Purtroppo i villaggi, oltre a non essere più fortificati, hanno perso quasi totalmente il senso della loro disposizione spaziale; anticamente le case erano poste una di fianco all’altra, mentre di fronte ad esse si trovavano edifici, detti sopo, che fungevano nel contempo da luoghi di ritrovo, depositi per il riso e casa per gli ospiti. Ora rimangono solo alcune case intatte mentre altre sono già state in parte rovinate dai tetti in lamiera, materiale che viene preferito in quanto richiede una minore manutenzione rispetto alle antiche foglie di palma. Comunque i Toba Batak, grazie, in parte, all’interesse che il turismo sta loro tributando, comprendono sempre più l’importanza o, se si vuole, il valore della loro antica cultura: le tombe ed alcune sculture rituali sono ben tenute (c’è anche un guardiano addetto al controllo e alla pulizia di queste opere, e ciò non è certo dovuto all’interessamento del governo indonesiano!), le case tradizionali, anche se disabitate, non vengono distrutte quanto piuttosto affittate ai turisti. È infatti un luogo comune pensare che sempre il turismo è dannoso alla conservazione di queste culture e che laddove esso non arriva tutto rimane intatto… In linea di massima i turisti sono spesso gli ultimi ad arrivare: molto prima, in genere, arriva la “civiltà” con le sue merci, le sue strade, il suo apparato ideologico ed educativo.
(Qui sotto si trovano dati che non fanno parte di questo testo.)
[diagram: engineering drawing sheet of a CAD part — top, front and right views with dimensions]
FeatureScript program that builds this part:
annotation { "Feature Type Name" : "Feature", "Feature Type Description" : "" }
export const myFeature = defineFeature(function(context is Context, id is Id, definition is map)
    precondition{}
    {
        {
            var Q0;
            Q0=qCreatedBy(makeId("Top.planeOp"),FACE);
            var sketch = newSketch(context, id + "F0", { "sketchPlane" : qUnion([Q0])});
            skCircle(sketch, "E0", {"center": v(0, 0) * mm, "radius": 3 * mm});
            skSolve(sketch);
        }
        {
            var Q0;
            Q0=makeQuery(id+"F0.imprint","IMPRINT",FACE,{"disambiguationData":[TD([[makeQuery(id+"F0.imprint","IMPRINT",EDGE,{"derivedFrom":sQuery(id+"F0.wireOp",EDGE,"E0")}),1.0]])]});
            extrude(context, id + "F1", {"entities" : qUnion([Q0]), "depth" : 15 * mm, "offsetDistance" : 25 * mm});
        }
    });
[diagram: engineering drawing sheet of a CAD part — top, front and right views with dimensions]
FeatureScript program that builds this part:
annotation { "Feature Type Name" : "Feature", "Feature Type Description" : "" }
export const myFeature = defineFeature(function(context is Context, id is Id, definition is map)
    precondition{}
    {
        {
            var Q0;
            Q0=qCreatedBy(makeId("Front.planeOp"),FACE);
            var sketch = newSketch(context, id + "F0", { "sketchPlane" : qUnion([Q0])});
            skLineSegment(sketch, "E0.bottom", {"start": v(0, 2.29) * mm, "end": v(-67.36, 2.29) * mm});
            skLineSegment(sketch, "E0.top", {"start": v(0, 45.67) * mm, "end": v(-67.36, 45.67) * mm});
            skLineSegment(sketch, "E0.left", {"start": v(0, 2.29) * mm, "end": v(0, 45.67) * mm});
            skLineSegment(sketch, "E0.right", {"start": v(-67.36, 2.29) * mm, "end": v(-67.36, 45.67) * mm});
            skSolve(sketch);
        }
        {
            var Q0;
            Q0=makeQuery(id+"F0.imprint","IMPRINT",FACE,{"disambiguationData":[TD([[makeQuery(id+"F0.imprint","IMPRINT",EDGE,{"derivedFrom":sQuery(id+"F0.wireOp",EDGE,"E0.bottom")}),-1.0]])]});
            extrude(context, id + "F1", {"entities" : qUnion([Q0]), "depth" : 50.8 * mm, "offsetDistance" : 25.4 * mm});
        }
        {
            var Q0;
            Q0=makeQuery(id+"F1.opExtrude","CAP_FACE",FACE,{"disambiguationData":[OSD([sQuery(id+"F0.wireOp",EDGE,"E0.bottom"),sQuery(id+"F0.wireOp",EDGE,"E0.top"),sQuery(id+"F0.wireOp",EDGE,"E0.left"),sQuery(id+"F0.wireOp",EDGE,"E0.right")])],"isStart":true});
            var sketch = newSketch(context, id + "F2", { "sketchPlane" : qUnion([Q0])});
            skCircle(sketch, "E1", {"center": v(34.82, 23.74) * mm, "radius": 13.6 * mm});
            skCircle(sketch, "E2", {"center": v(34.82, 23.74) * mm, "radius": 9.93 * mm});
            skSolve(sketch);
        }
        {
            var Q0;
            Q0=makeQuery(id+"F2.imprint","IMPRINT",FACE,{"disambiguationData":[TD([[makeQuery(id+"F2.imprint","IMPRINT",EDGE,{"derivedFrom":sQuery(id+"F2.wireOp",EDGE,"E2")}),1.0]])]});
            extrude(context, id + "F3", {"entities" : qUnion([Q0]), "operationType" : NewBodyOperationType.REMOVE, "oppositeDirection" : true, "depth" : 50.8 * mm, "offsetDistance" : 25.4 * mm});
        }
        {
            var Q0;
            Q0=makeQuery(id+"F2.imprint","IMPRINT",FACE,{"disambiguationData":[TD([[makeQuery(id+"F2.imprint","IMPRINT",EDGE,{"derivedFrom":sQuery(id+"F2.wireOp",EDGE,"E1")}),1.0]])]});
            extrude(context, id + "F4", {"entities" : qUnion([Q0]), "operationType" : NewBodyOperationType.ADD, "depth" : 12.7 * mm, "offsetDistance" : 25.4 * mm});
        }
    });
Certo, non sono stati i turisti a far perdere ai Batak la conoscenza della loro antica scrittura, quanto piuttosto la diffusa scolarizzazione e gli scambi con gli altri popoli di Sumatra. In effetti, il contatto con la nuova realtà sociale del Paese, facendo crollare la loro economia e creando nuovi bisogni, ha progressivamente determinato il declino di parecchi villaggi. Si stanno quindi lentamente spopolando i luoghi al contempo più poveri e più lontani dalle vie di comunicazione, come ad esempio sta accadendo a molti villaggi Karo.

Il governo indonesiano, oltre a non far nulla per queste popolazioni, sembra incoraggiare l’esodo verso le città. Città che li accoglieranno facendoli spesso sprofondare nella più totale miseria. Situazione questa che tenderanno spesso a sfuggire spostandosi da un luogo all’altro dell’arcipelago indonesiano in cerca di fortuna. In questo modo essi verranno sempre più a perdere le loro radici religiose e culturali.

 

Note

(1) Non si può parlare propriamente di tribù in quanto esistono differenze sia culturali che linguistiche tra i vari gruppi Batak. Al gruppo del nord appartengono i Dairi, i Pak-pak e i Karo che abitano il territorio attorno al monte Sinabung, detto il “territorio delle acque pure”, mentre nel sud il gruppo più importante è quello dei Toba.

(2) Ho preferito privilegiare l’ipotesi “sociale” avanzata da Jean Baudrillard anziché quella dell’antropologia classica che intende questo rito come un assimilare la forza vitale del morto, in quanto gli stessi Batak mi hanno specificato che tutta la tribù ne doveva mangiare la carne, la quale per risultare sufficiente veniva mischiata con carne di bufalo. Chiunque si fosse rifiutato sarebbe stato a sua volta divorato. Appare quindi chiaro come lo scopo principale del rito fosse quello della coesione del gruppo in opposizione a chi ne aveva sovvertito le leggi. Si veda Jean Baudrillard, Lo scambio simbolico e la morte, Milano, Feltrinelli, 1980.

(3) Elio Modigliani, Un viaggio a Nias, Milano, Fratelli Treves, 1890, p. 672.